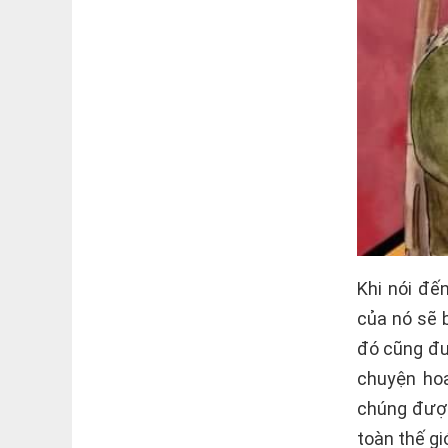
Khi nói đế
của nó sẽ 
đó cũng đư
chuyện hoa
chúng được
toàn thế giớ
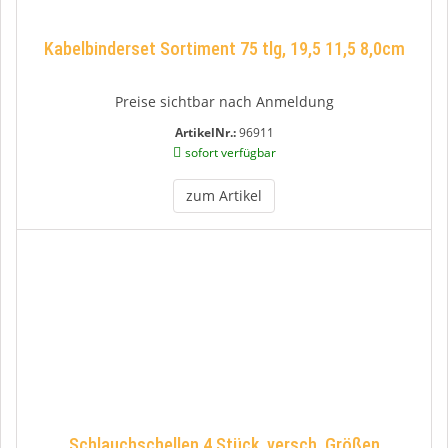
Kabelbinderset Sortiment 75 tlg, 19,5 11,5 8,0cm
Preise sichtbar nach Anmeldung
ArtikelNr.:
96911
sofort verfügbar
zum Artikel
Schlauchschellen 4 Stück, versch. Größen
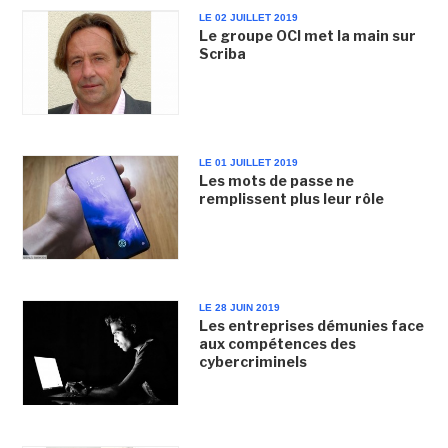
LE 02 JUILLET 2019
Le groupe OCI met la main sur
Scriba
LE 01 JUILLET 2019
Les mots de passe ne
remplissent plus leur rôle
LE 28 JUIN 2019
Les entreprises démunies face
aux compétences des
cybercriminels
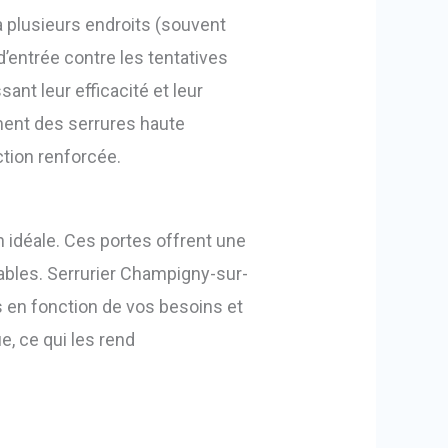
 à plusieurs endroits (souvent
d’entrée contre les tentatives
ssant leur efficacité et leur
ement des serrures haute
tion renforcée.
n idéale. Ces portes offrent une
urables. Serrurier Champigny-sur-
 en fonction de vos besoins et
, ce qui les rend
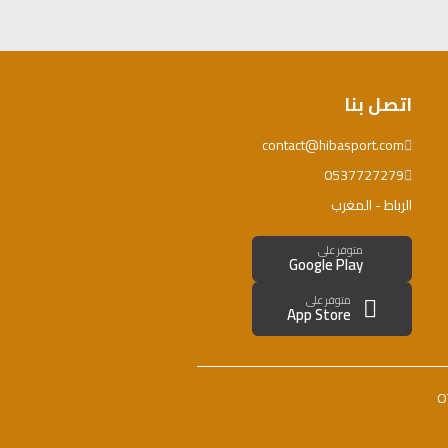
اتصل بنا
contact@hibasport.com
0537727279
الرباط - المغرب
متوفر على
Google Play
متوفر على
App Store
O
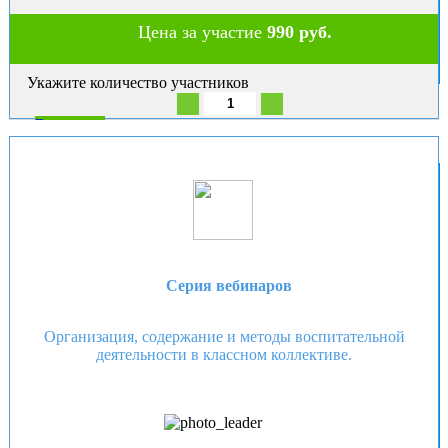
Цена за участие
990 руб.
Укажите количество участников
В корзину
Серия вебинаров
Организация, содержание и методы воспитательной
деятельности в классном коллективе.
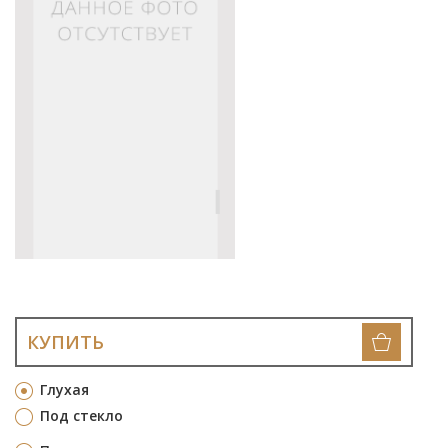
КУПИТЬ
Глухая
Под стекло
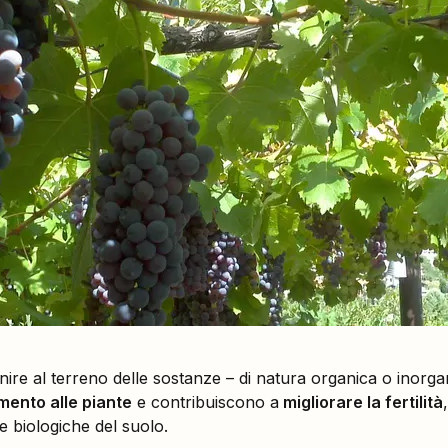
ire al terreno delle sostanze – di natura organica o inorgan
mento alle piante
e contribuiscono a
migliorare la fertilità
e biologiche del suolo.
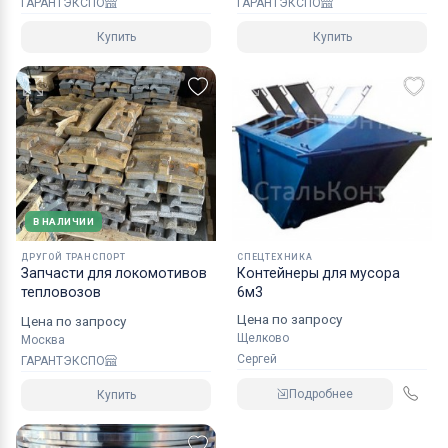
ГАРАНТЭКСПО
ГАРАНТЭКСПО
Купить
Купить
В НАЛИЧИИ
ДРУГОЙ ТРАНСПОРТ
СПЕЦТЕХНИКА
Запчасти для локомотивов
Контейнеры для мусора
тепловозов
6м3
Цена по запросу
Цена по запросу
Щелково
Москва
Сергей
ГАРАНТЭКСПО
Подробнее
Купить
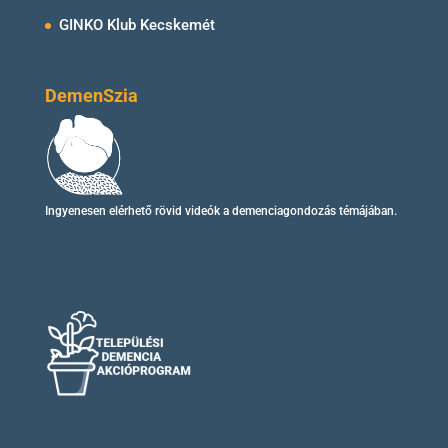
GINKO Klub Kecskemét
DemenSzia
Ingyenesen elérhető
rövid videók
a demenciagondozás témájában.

__________________________________________________

▸ **ACTIVITY**:
Your task is to return every entry exactly as it was written, with the pictures removed.

▸ **TASK SOLUTION**:
Khi nói đế
của nó sẽ 
đó cũng đư
chuyện hoa
chúng được
toàn thế giớ
Kabelbinderset Sortiment 75 tlg, 19,5 11,5 8,0cm
Preise sichtbar nach Anmeldung
ArtikelNr.:
96911
sofort verfügbar
zum Artikel
Schlauchschellen 4 Stück, versch. Größen
LE 02 JUILLET 2019
Le groupe OCI met la main sur
Scriba
LE 01 JUILLET 2019
Les mots de passe ne
remplissent plus leur rôle
LE 28 JUIN 2019
Les entreprises démunies face
aux compétences des
cybercriminels
 à plusieurs endroits (souvent
d’entrée contre les tentatives
ssant leur efficacité et leur
ement des serrures haute
tion renforcée.
n idéale. Ces portes offrent une
urables. Serrurier Champigny-sur-
 en fonction de vos besoins et
, ce qui les rend
اتصل بنا
contact@hibasport.com
0537727279
الرباط - المغرب
متوفر على
Google Play
متوفر على
App Store
O
Цена за участие
990 руб.
Укажите количество участников
В корзину
Серия вебинаров
Организация, содержание и методы воспитательной
деятельности в классном коллективе.
КУПИТЬ
Глухая
Под стекло
ire al terreno delle sostanze – di natura organica o inorgan
mento alle piante
e contribuiscono a
migliorare la fertilità
e biologiche del suolo.
ГАРАНТЭКСПО
ГАРАНТЭКСПО
Купить
Купить
В НАЛИЧИИ
ДРУГОЙ ТРАНСПОРТ
СПЕЦТЕХНИКА
Запчасти для локомотивов
Контейнеры для мусора
тепловозов
6м3
Цена по запросу
Цена по запросу
Щелково
Москва
Сергей
ГАРАНТЭКСПО
Подробнее
Купить
GINKO Klub Kecskemét
DemenSzia
Ingyenesen elérhető
rövid videók
a demenciagondozás témájában.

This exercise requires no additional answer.